The market crumbled today like Charles Rangel's reputation as apparently Europe went through the TSA's new back-scatter x-ray machine and was revealed to have a severely dangling Ireland. In addition to Europe being on the verge of another meltdown (or just a continuation of their previous one), China is trying to regulate inflation, and the Fed's asset buying strategy continues to confuse politicians like global warming, health care, and honesty.
The biggest news of the day though was that Ireland is in talks with everyone from the EU to the IMF to NAMBLA to try to reach a deal to help them meet their spiraling budget deficit. A bail out would allow them to avoid having to go to the bond markets to raise more debt where yields on Irish bonds continue to spike faster than a college student's heartbeat after shotgunning a Four Loko (incidentally, the FDA is set to soon rule on Four Loko and their ilk and early word is that they are likely to rule them "awesome"). The hold up in reaching a deal seems to be Ireland's desire to find other ways to turn the country's fortunes around such as the brilliant new business strategy of locating themselves next to twitter's offices and hoping for a business plan to emerge through Porter's 6th and most important force: Dumb fucking luck (and for those aspiring dick joke writers out there, Money McBags' dining room table has three vacant seats for the highest bidder).
If a bailout can't be reached, Ireland may have to resort to selling some natural treasures such as the Blarney Stone, Michael Flatley's shaved chest hair, and Katherine Jenkins, in order to raise funds. That said, Money McBags doesn't care which international organization jumps in (as the only international organization he fully supports is the Ukrainian Femen) so someone should just bail Ireland the fuck out (and the probability of that happening is whatever is higher than 100% likely) and celebrate over some pints of Guinness, or Europe should finally disband the whole fucking EU and be done with the charade of a unified Europe. It didn't work in the 1940s and it probably won't work now.
But it's not jut Ireland that is giving Europe problems today as Austria is dropping all kinds of schnitzel in the punch bowl by claiming that Greece has not lived up to their bail out promises. Citing the EU having to increase Greece's budget deficit three times already from "likely insolvent" to "Stephen Baldwin insolvent," Austrian finance minister Josef Proell got his bah humbug on and said that his country has not yet submitted their December contribution for Greece's bail out. While Austrian models continue to show Greece's economic situation as being dire (and if one of those models is Nicola Mar, then kudos to Austria's economists), Proell toned down his statements later in the day to say he thinks Greece is "on a good path" before mumbling "in bed."

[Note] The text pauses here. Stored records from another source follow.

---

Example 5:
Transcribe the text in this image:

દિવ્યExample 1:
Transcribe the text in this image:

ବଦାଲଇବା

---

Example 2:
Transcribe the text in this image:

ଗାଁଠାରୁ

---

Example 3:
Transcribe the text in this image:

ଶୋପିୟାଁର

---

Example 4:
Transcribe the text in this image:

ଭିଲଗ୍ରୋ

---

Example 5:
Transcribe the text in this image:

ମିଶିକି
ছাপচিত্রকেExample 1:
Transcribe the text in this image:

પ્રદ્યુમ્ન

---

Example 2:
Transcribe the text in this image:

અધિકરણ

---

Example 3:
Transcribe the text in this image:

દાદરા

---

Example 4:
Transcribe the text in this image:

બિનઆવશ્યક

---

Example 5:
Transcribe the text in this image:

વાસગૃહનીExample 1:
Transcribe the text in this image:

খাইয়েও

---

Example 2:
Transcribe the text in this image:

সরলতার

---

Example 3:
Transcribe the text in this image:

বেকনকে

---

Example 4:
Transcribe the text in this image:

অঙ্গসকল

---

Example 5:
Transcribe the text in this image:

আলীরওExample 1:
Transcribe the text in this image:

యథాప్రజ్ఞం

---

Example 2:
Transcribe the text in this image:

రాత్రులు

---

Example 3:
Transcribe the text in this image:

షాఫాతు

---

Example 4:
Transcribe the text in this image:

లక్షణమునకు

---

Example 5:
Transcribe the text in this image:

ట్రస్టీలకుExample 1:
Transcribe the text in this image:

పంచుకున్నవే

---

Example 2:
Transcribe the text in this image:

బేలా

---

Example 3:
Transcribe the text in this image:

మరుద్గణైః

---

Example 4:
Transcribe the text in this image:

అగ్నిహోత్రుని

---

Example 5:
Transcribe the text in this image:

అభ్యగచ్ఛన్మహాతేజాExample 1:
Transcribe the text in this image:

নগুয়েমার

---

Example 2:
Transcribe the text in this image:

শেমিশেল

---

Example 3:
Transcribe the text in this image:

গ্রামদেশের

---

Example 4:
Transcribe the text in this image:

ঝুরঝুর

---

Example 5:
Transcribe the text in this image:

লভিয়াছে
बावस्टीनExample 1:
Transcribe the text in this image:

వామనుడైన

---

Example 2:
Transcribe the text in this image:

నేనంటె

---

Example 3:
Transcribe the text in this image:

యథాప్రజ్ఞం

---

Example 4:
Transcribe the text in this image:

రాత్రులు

The market also tumbled today as a result of rumors that China's government will take steps to curb inflation such as raising rates, instituting price controls, and sending inflation to its room before dinner. Chinese shares dropped 4% on this news as price controls could eat away company profits faster than Kirstie Alley on a bender.
In US macro news, wholesale prices rose by .4% which was below analyst guesses of .9% and was driven by gas prices rising 9.8% (and we saw that in yesterday's retail sales numbers as well). That said, if we get our Fed on and just look at core inflation (because why give a shit about the things that people really need to spend on such as food, gas, and botox injections), we see that core PPI was down .6% which was the biggest drop in four years and was led by a 3% drop in car prices and a 4.3% drop in pick-up truck prices. Of course finding out that expensive discretionary products need to be discounted to sell is less surprising than finding out kids who go to Yale are douchebags, so big fucking "duh" (Note to loyal readers of the award winning When Genius Prevailed, remember this bit of info for WGO's Q. And yes Money McBags is still short).
In other US macro news, home builder sentiment rose by 1 to 16 in November which means absolutely nothing to Money McBags except that anything under 50 is considered to be negative so anything under 20 must be hella fucking negative. Finally, industrial output was weaker than expected ending today's run of "who gives a shit" US macro news.
In the market, WMT put up a good Q and raised earnings guidance despite weakness in US same store sales as their customers continue to struggle with high unemployment rates and finding the right fashions. Same store US sales were down 1.3% which was the 6th consecutive quarterly decline as non-discretionary items continue to struggle worse than sales of The Economist's first annual Swimsuit Edition. HD also put up a good Q, and raised earnings guidance thanks to better cost controls and sales of dollies to help people move out of their foreclosed upon homes. That said, they did lower their full year revenue guidance a bit as according to their CEO "the economy is still a bit fucked up."
And here is something of which to make note (while here is something of which to make more than a note), retailers SKS, ANF, and TJX all put up good Qs and yet all struggled in the market today which usually means earnings have now been more than fully priced in and the sell off will start gaining steam. Finally, MAT rose sharply after it was announced that Carl Icahn had started accumulating a position and that the company is going to use its balance sheet to buy back stock, raise their dividend, and buy enough material to finally give Ken dolls the proper anatomy.